Vamembolá – Tribuna do Norte

Vamembolá – Tribuna do Norte
Publicado em 25/07/2024 às 0:43

Dácio Galvão
Mestre em Literatura Comparada, doutor em Literatura e Memória Cultural/UFRN e secretário de Cultura de Natal

Nascido em Pedro Velho-RN Chico Antônio desde os anos de 1920 é realidade e mito. Pouco reconhecido. Na decrepitude gravou um disco. Personagem do romance “Café” é central nos estudos etnográficos “Os Cocos” e “O Turista Aprendiz”. De Mário de Andrade. Em certa medida se projeta na cultura brasileira. Crítico de arte amigo-irmão de Candido Portinari -Antônio Bento de A. Lima- articulou o contato presencial entre M.Andrade/C.Antônio.
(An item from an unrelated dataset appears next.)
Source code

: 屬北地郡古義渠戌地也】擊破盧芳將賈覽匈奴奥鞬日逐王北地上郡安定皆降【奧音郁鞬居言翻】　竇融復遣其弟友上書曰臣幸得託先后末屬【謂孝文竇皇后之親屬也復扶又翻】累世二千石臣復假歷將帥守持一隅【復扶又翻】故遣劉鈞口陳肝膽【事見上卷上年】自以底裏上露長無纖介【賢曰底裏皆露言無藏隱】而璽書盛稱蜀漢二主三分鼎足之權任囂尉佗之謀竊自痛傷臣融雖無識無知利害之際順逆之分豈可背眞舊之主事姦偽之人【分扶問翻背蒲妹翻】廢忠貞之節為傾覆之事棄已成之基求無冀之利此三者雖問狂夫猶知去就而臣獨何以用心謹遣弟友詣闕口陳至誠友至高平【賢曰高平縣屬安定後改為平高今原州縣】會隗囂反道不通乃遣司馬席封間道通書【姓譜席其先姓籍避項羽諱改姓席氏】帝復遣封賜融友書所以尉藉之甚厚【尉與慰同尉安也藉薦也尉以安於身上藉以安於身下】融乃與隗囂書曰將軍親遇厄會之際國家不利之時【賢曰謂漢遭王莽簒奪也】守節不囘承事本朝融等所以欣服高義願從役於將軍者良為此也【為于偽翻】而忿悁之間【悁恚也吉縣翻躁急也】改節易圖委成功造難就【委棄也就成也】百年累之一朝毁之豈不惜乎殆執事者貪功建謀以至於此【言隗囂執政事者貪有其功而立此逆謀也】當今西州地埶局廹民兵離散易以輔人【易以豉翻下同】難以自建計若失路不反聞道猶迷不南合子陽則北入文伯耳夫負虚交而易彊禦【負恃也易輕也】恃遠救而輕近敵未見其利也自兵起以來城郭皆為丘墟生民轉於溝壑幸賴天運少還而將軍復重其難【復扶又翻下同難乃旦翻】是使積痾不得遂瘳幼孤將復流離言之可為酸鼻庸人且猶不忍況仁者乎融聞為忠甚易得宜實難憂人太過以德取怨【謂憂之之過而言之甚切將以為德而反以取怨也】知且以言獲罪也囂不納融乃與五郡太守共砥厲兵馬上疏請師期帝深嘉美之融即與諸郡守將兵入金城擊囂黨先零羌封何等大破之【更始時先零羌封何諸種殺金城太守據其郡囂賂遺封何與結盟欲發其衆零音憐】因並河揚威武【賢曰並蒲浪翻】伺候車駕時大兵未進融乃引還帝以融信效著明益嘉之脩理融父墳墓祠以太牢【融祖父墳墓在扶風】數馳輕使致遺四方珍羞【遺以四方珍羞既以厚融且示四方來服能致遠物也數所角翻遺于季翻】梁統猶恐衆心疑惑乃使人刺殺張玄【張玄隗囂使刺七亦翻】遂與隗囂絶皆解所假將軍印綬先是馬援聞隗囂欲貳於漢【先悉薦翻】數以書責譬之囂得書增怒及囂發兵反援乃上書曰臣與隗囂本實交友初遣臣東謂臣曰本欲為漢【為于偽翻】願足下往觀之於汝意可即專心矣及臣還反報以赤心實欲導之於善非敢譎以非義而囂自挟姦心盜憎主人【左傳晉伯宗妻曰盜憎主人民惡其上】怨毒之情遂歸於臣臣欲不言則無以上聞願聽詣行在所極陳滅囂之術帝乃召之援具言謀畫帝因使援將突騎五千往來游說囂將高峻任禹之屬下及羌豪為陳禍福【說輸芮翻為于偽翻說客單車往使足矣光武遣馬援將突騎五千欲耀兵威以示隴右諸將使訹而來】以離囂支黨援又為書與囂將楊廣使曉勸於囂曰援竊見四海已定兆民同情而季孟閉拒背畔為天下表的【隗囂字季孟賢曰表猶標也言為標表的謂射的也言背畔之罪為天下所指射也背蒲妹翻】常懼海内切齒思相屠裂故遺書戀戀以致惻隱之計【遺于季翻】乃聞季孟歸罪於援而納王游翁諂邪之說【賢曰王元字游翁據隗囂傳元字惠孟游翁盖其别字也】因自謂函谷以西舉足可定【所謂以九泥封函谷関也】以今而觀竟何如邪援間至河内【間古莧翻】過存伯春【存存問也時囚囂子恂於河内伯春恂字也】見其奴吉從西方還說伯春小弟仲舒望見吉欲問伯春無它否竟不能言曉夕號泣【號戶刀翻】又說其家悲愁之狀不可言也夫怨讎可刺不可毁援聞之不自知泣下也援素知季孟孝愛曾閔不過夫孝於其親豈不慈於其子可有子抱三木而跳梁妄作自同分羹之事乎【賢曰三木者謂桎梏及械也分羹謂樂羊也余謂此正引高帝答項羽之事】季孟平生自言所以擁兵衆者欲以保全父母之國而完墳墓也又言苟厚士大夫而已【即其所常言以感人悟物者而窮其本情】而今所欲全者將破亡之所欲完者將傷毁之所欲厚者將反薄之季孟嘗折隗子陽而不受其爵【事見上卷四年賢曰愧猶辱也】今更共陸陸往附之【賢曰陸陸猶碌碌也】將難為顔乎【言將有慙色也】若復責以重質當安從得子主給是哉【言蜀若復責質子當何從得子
No Engenho Bom Jardim, Goianinha-RN. O diretor cinematográfico Eduardo Escorel realizou documentário “Chico Antônio, o Herói Com Caráter”. O designer Aloísio Magalhães fundador do “Gráfico Amador” -com Ariano Suassuna e João Cabral de Melo Neto- editou o LP Chico Antônio – No Balanço do Ganzá-1982. Via Funarte/Atração Fonográfica/Instituto Itaú Cultural e o Instituto Nacional do Folclore. O multi-instrumentista Antonio Nóbrega nominou um dos seus CDs: “Na pancada do Ganzá”. Título que M.A. pretendia para reunião de estudos sobre o embolador de cocos. Nóbrega referencia nominalmente C.A. em músicas autorais identitárias.

O cantador emerge nas pesquisas modernistas. Oswald de Andrade abria frente vanguardista europeia recebendo influxos do escritor e psiquiatra francês -militante trotskista- André Breton. Um dos criadores do movimento Surrealista. O autor de “Macunaíma” dava dicas do processo criativo. Era leitor de Freud: “Quando sinto a impulsão lírica, escrevo sem pensar tudo que meu inconsciente me grita”. E fez caminho interno do colega antropófago: viajou o profundo interior do Brasil. Fixando artistas populares. Entre eles: Chico Antônio. Afirmando “…conhecia o coco mas não o sabia de cor. E o cantava por isso com grandes falhas de memoriação, glosando por assim dizer a melodia em riquezas e fantasias inconscientes”. Mundos e atalhos distintos. Ponto comum: o surreal atraía Breton, Oswald, Mário e Chico.

Fora da hegemônica produção modernista a poética corporal de CA pode ganhar tradução. Melhor: tradução-arte. Inovando dança: “cantava andando rodando sobre si, e tinha um jeito entontecedor de rodar duplamente”! Ação assemelhada aos “estados esplêndidos de exaltação numa dramaticidade incrível”. Body Art para a coreógrafa Deborah Colker! Agora vem o lançamento do transgressivo doc musical “Vamembolá”. Equilibrando aspectos experimentais sem exclusão narrativa. Direção da Lucila Meirelles junto ao compositor Cid Campos. Linguagens -imagéticas e sonoras- na tradição e na ruptura. Ela: trazendo na bagagem a metáfora da cegueira no doc “Cego Oliveira no Sertão do Seu Olhar” e o transgressivo José Agrippino de Paula em “Rito do Amor Selvagem”. Ele: musicalizações e tratamentos sonoros de poetas da estirpe de Pagu, Emily Dickinson, Souzândrade, Pedro Kilkerry, Câmara Cascudo, Augusto e Haroldo de Campos, Décio Pignatari… Na efeméride dos 120 anos de nascimento de CA ele e sua arte -por si- emerge na aldeia global.